Text of bird of winter podcast no 1: finding words for things we find difficult to say.
Hello I’m alice hiller, bringing you the bird of winter podcast series. The podcasts explore ways to be playful and adventurous with language, and share strategies for staying safe if you work with difficult materials, like I do. A a word of warning – this episode mentions sexual abuse briefly, in the context of living beyond this crime as a teenager.
What I’m going to explore today is finding words to hold things which can be hard to say – because they exist in the gaps and shadows of our lives. To do this, I’m going to talk about the title poem of my collection. It centres around meetings with the psychiatrist who admitted me to hospital in 1977, when I was thirteen. I’d stopped eating, after being subjected to sexual abuse, and needed treatment for anorexia. When I look back, these conversations bring together silence and speaking – through the body, as well as with words.
In 1977, sexual abuse in childhood wasn’t widely recognised, or discussed. There was no framework for me to say or even think about what my abuser had done. Aged thirteen, I weighed 28.5 kg, or 4.5 stone. That’s the average weight for an eight or nine year old. Seeing me, the psychiatrist understood that something had gone very wrong. She began the process of turning my life around, by giving me appropriate care.
I needed ‘bird of winter’ to communicate her care, but also my experience of not being able to communicate fully with her, and the vulnerability that arose from this. I also wanted to record what it feels like if your home is not a safe place to live in, when you haven’t yet finished growing up, something many young people face for various reasons.
After trying out different approaches, I ended up setting short comments and questions from the psychiatrist down one side of the poem. I butted these into silent, unspoken thoughts from my teenage self, taking up the second half of the line. Because we were connected to each other within the therapeutic process, I then moulded our shared lines into an oval or pill shape that held our exchanges in its single, joined space.
The pill shape made a record on the page of how talking was a key part of the treatment. It also registered how I couldn’t really speak at the time, partly due to the drugs that were prescribed to help me to eat and sleep. The voice of the poem is fairly flat, almost muffled, suggesting how the drugs numbed my experience of the world while I was in hospital.
bird of winter

‘bird of winter’ is also a poem about healing. Seen another way, the oval looks like an egg. This extra layer of meaning matters. It reflects how being in hospital put a safe shell around me. Inside this shell, I could start to recover and grow beyond the abuse. The new alice hatches out in the poems about my teenage and then adult selves in bird of winter.

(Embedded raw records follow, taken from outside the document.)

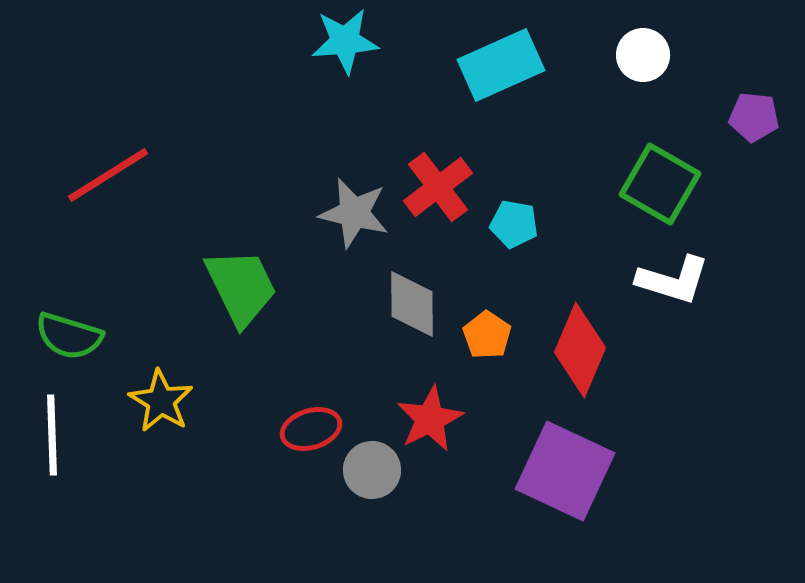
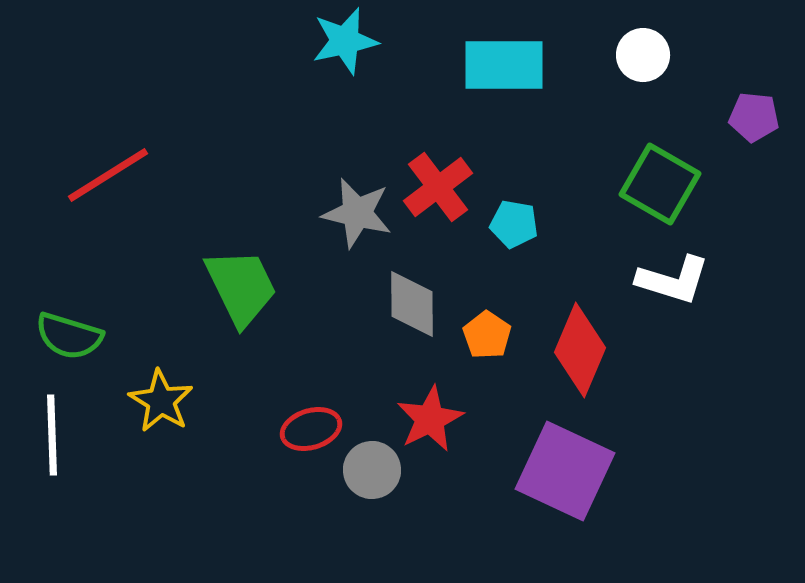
cyan star: rotated 8 degrees counterclockwise
cyan rectangle: moved 3 px right; rotated 24 degrees clockwise
gray star: moved 3 px right
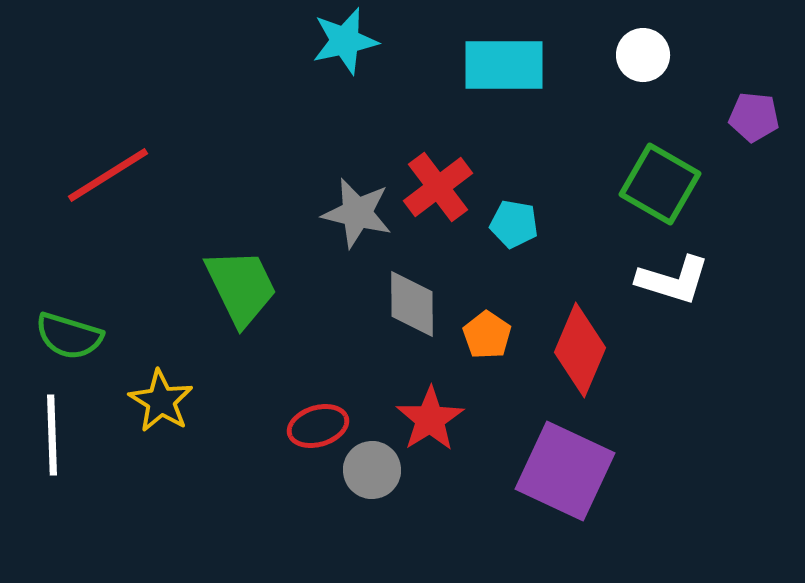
red star: rotated 6 degrees counterclockwise
red ellipse: moved 7 px right, 3 px up
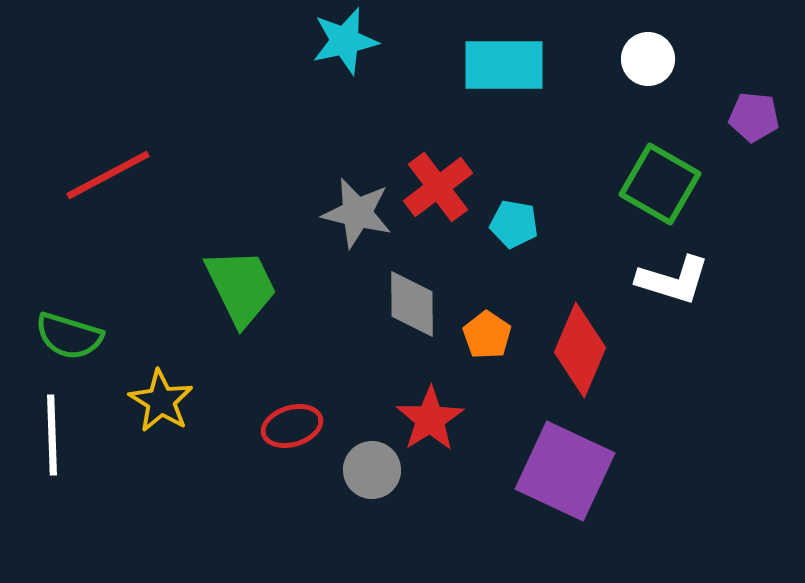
white circle: moved 5 px right, 4 px down
red line: rotated 4 degrees clockwise
red ellipse: moved 26 px left
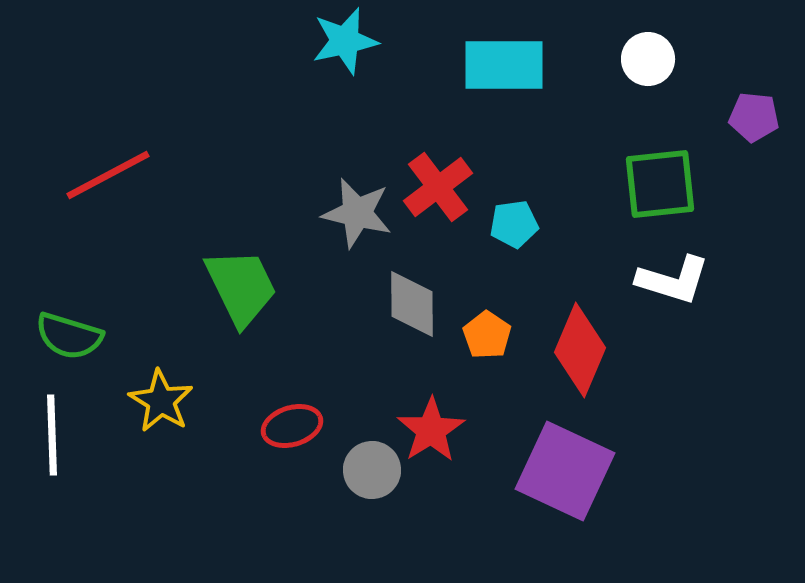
green square: rotated 36 degrees counterclockwise
cyan pentagon: rotated 18 degrees counterclockwise
red star: moved 1 px right, 11 px down
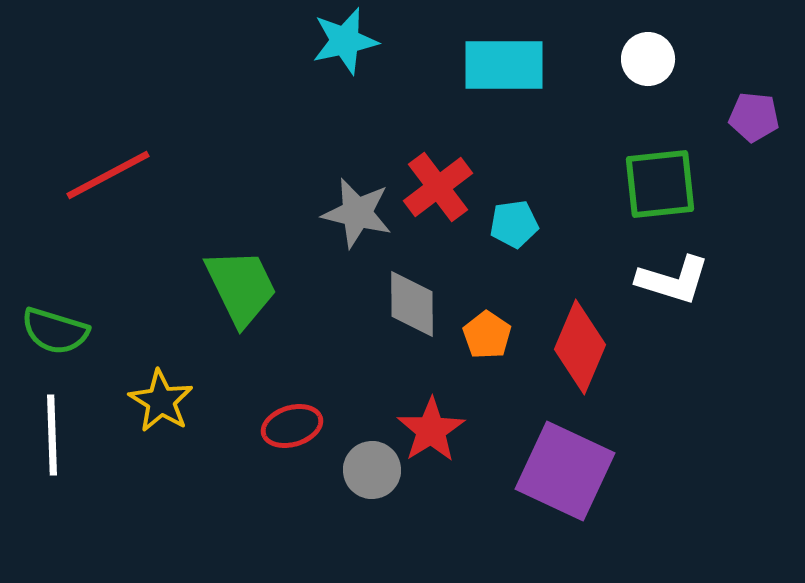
green semicircle: moved 14 px left, 5 px up
red diamond: moved 3 px up
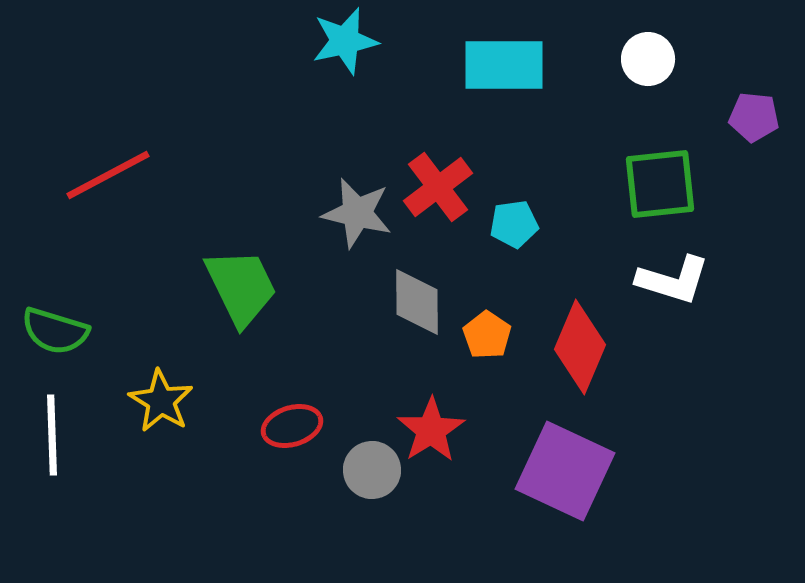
gray diamond: moved 5 px right, 2 px up
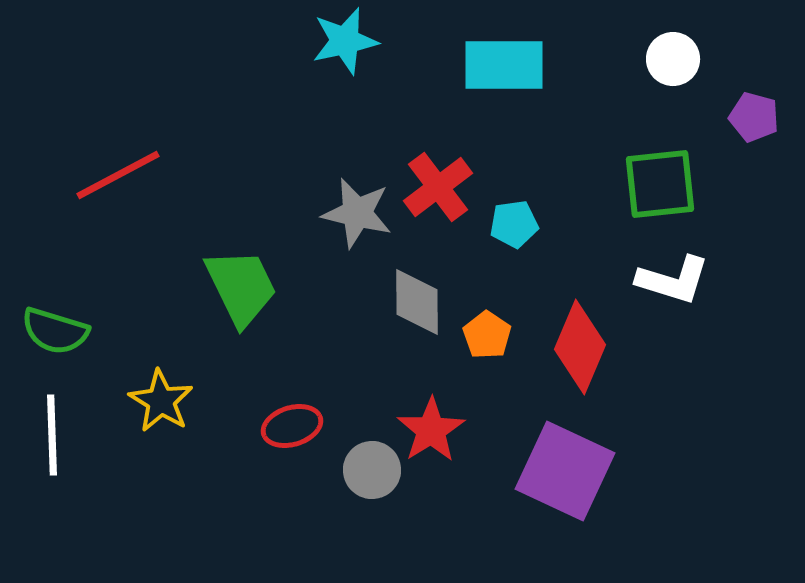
white circle: moved 25 px right
purple pentagon: rotated 9 degrees clockwise
red line: moved 10 px right
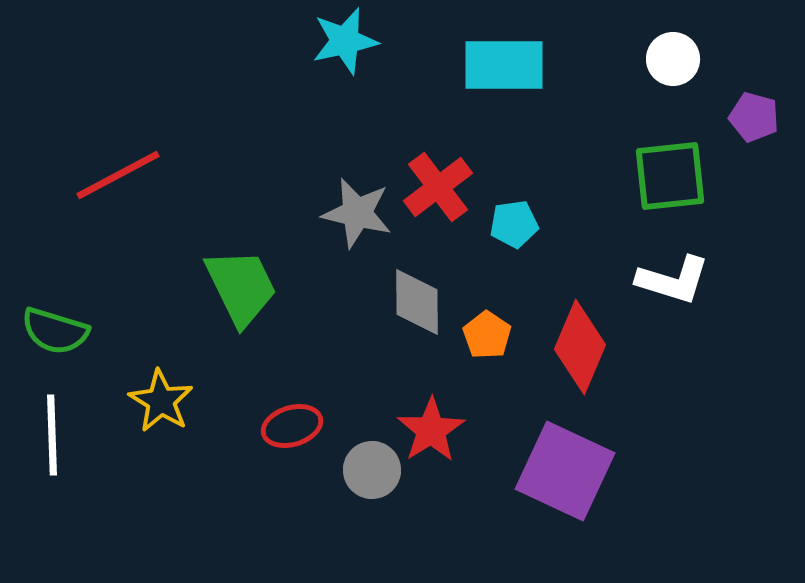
green square: moved 10 px right, 8 px up
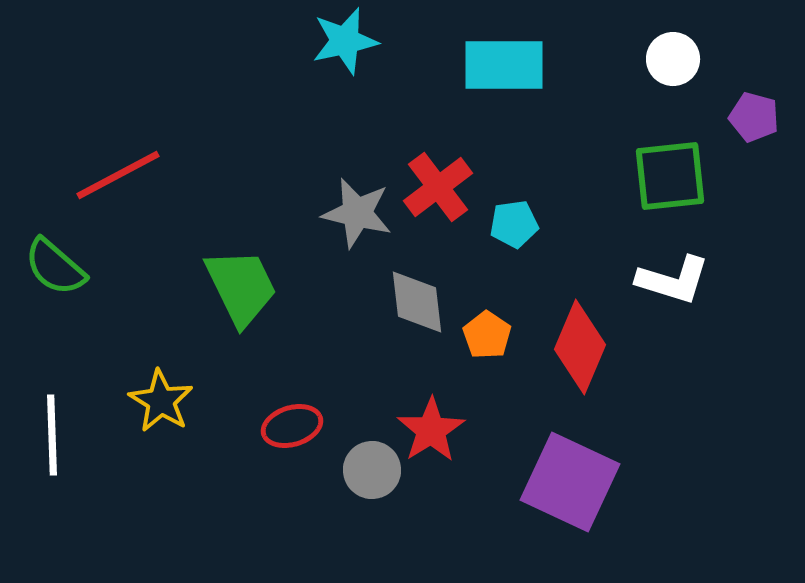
gray diamond: rotated 6 degrees counterclockwise
green semicircle: moved 64 px up; rotated 24 degrees clockwise
purple square: moved 5 px right, 11 px down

The photo I chose for this podcast is of a gull flying alongside the cross-Channel ferry to Dieppe. The way the bird stays close to the boat – while remaining free to tilt its wings and lift with the wind, or dive down into the green waves – made me think of how a teenager will progressively claim their independence, until they are strong enough and confident enough to take to the skies of their adult life.
Unlike the 1970s, there are now positive options in the UK for young people who have been subjected to sexual abuse, to help them recover and feel strong and well. Support is also there for people seeking help in later life, as I did. The Mind website has valuable links and phone numbers and your doctor can also give you advice.
If you’d like to try writing something of your own based on how I put the poem together, I’ve created a three stage writing exercise which will come after this. Otherwise, thanks for listening. I’m alice hiller, speaking about my collection bird of winter which is published by Pavilion Poetry and I really appreciate you checking in with this project.